Beyaz cam dedim az önce, sadece o olsa iyi; gazeteler dergilerde bu işin içindeler. Bahsettiğim videoda sunucu "eğer insanlara gerçek olmayan birşeyi sürekli söylerseniz ona inanırlar" dediklerini duymuştum. Yalan mı? Mantıklı düşünme yetisi, hayat pahalılığı ya da budalaca alışverişi alışkanlıkları sayesinde kontrol altına alınmamış insanlar bugün rahatlıkla görüyorlar ki televizyonun kırmızı açma tuşuna bastığımız anda sadece saçılan fotonlardan değil ayrıca -ve daha tehlikeli olarak- binlerce kandırmaca da beyninizin kıvrımlarına kapağı atıyor. Eğer bunu isteyen insanlar uyanık olmasalardı sanırım kimse bu oyunlara gelmezdi ancak bu insanlar zeki ve bu zekâ kırmızı tuşa basan parmakların sahiplerini yeniyor.

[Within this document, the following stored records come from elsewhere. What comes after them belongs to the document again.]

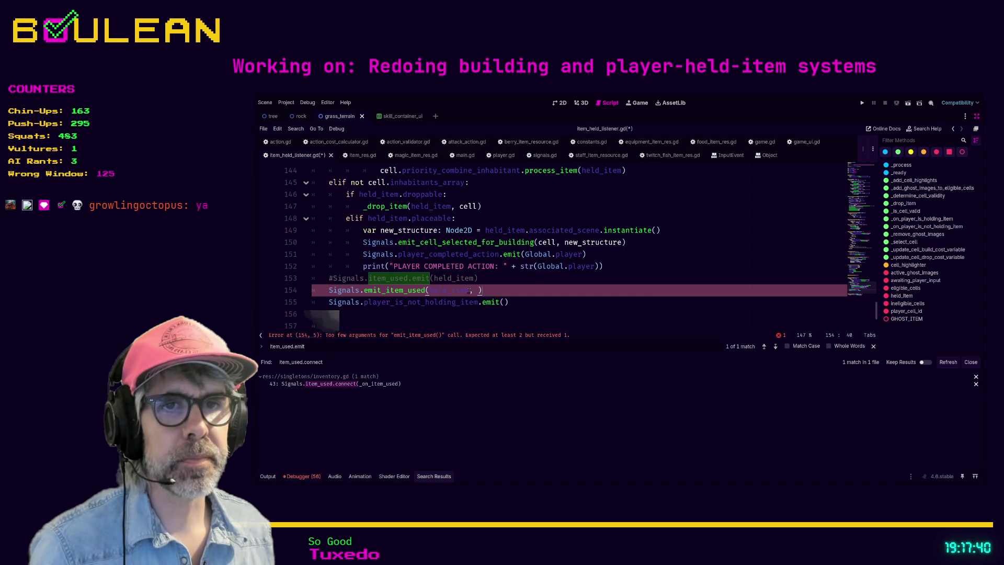
pyautogui.click(366, 384)
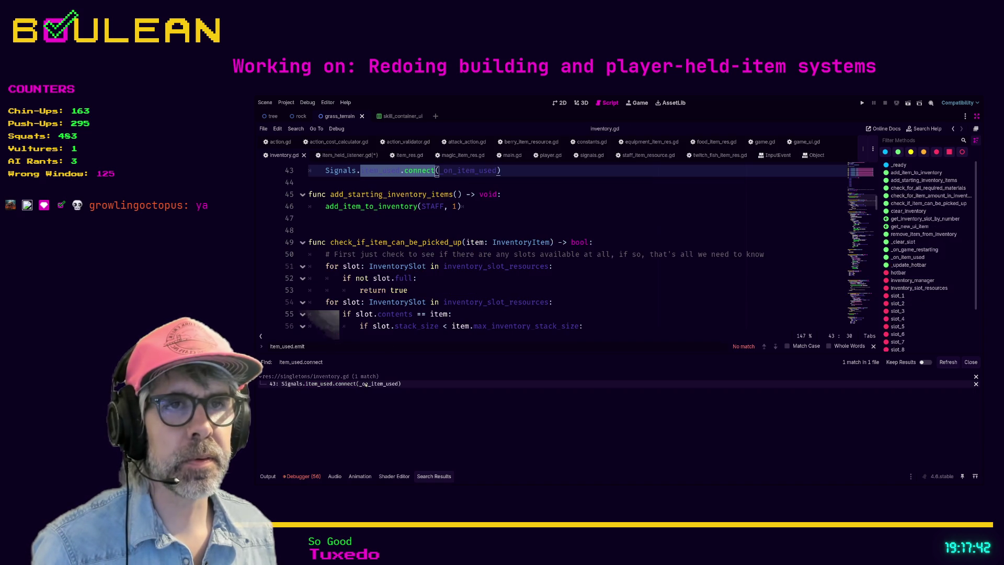
pyautogui.scroll(1, 478, 220)
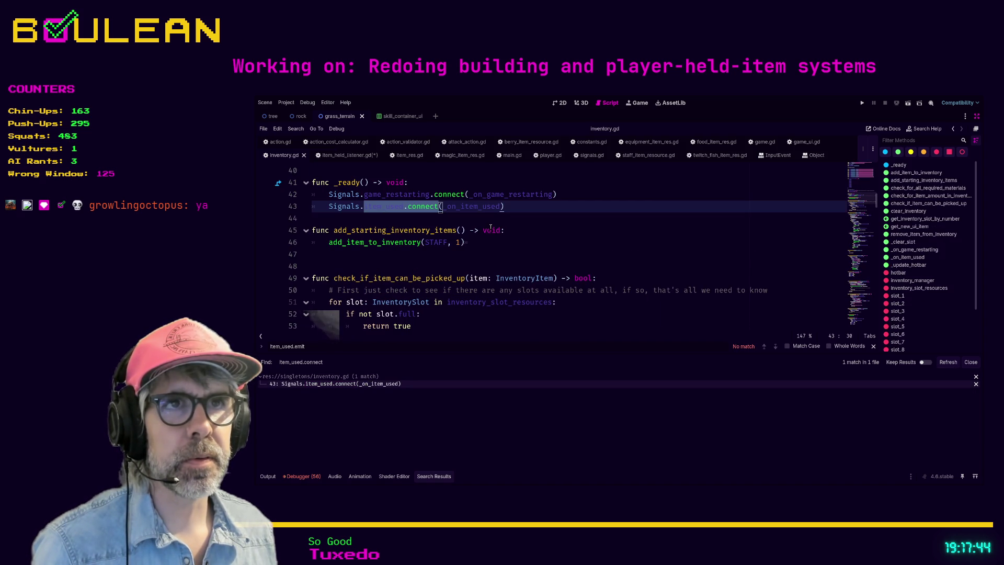
pyautogui.keyDown('ctrl'); pyautogui.click(468, 208); pyautogui.keyUp('ctrl')
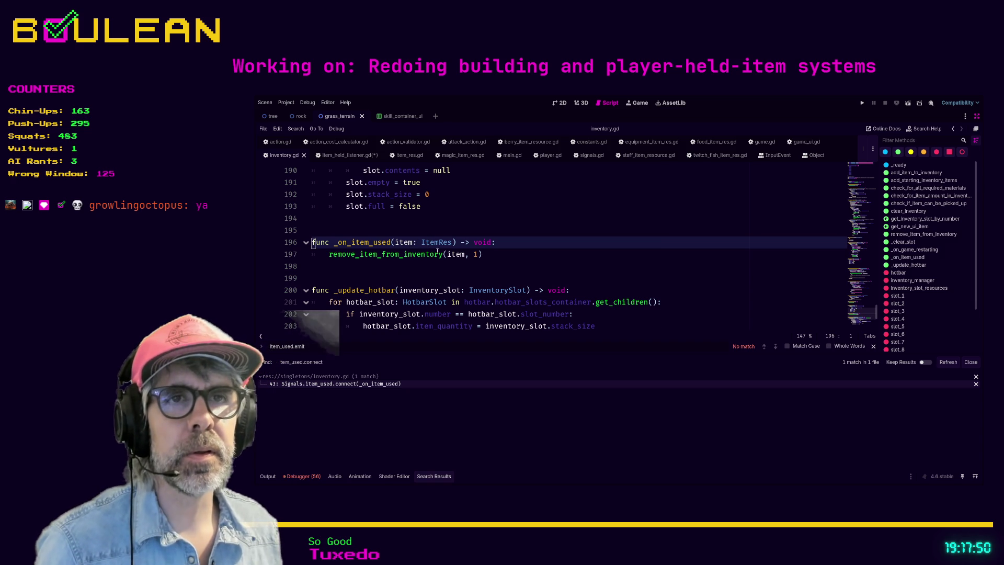
pyautogui.press('ctrl')
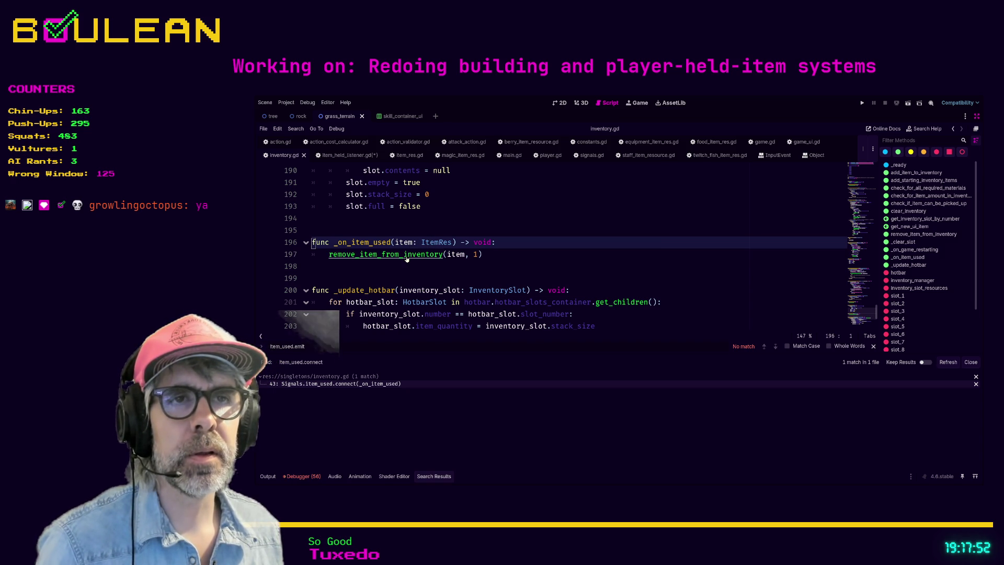
pyautogui.keyDown('ctrl'); pyautogui.click(407, 258); pyautogui.keyUp('ctrl')
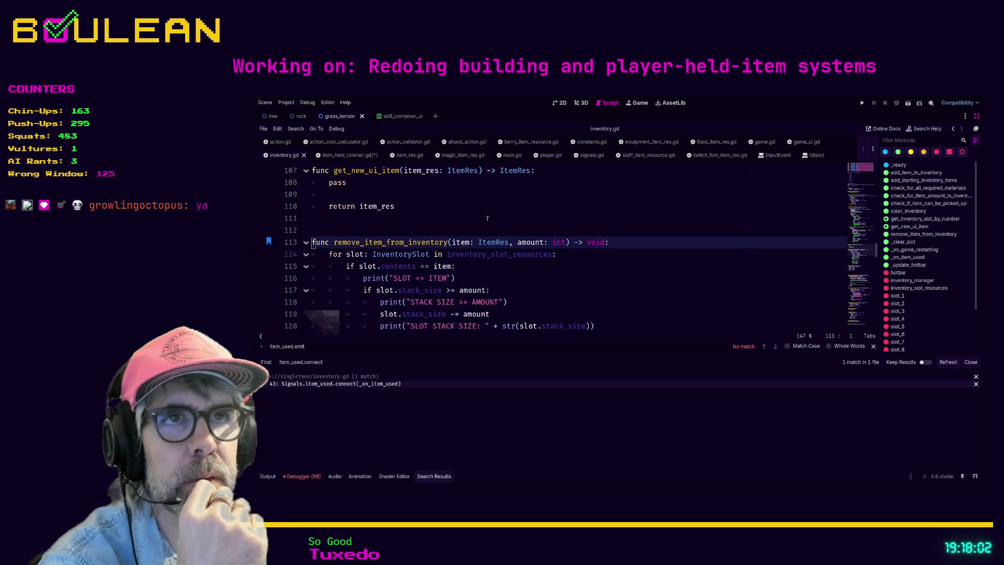
# Step: In signals.gd, remove the hotbar_slot parameter from emit_item_used and from its item_used.emit call
pyautogui.click(585, 157)
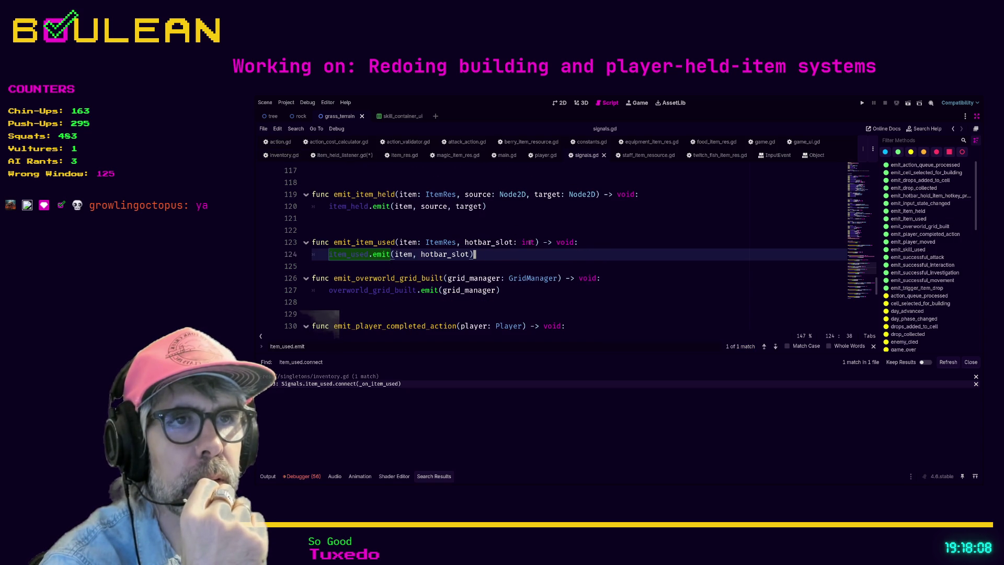
pyautogui.moveTo(535, 242)
pyautogui.mouseDown()
pyautogui.moveTo(457, 242)
pyautogui.moveTo(413, 255)
pyautogui.mouseUp()
pyautogui.press('BackSpace')
pyautogui.click(470, 254)
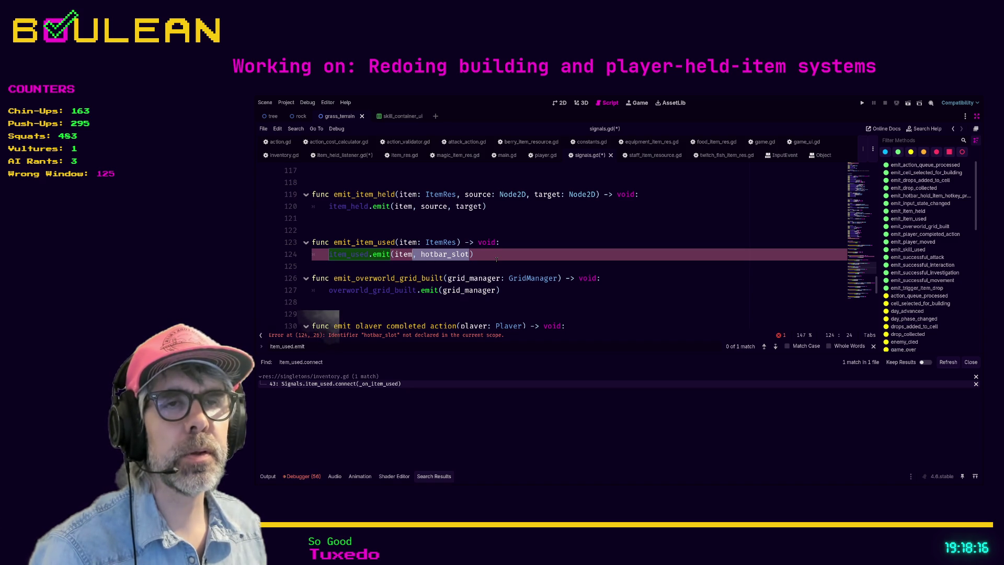
pyautogui.press('BackSpace')
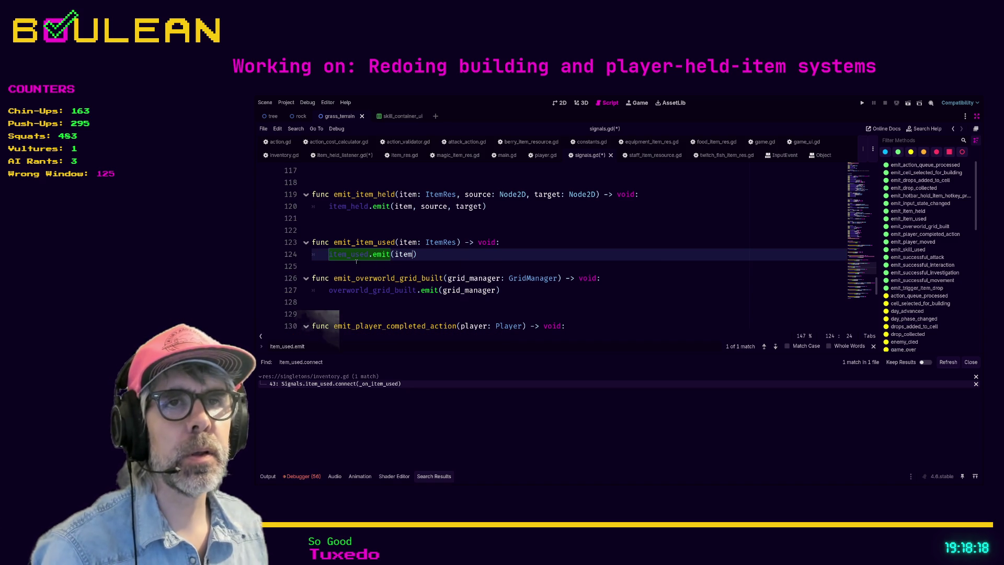
# Step: Drop hotbar_slot from the item_used signal declaration and save signals.gd
pyautogui.keyDown('ctrl'); pyautogui.click(342, 255); pyautogui.keyUp('ctrl')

Gazeteler dergiler ya da radyo kanalları televizyondan önce yaratmaya çalıştılar bu ortamı ve görüyorum ki başarılı oldular. 60 kişiye tek gazetenin düştüğü ülkemde sanırım gazeteyi televizyondan daha "zayıf" bir araç (ya da silah?) olarak görmeliyim. Bugün medyaya birşeyler yaptırabilen herkesin elinde belli bir kitle oluşacaktır ancak önemli olan o kişinin nasıl bir kitle oluşturmak istediği. Gözlemlediğim kadarıyla oluşturulmak istenen kitle düşünmeyen, sorgulamayan, sadece tek kanal izlemek zorunda bırakılan ve bu sebepten ötürü hep aynı mesajları alan kişilerden oluşuyor; bunun başarıldığını düşünüyorum. Eğer medya gücüne sahipseniz insanlara, onların sizi görmesini istediğiniz şekilde tanıtabilirsiniz kendinizi. Eğer medya gücüne sahipseniz halkın gözündeki imajınız sarsılmadan imajınıza ters olacak şeyleri yaparsınız çünkü üzeri rahatlıkla örtülebilir.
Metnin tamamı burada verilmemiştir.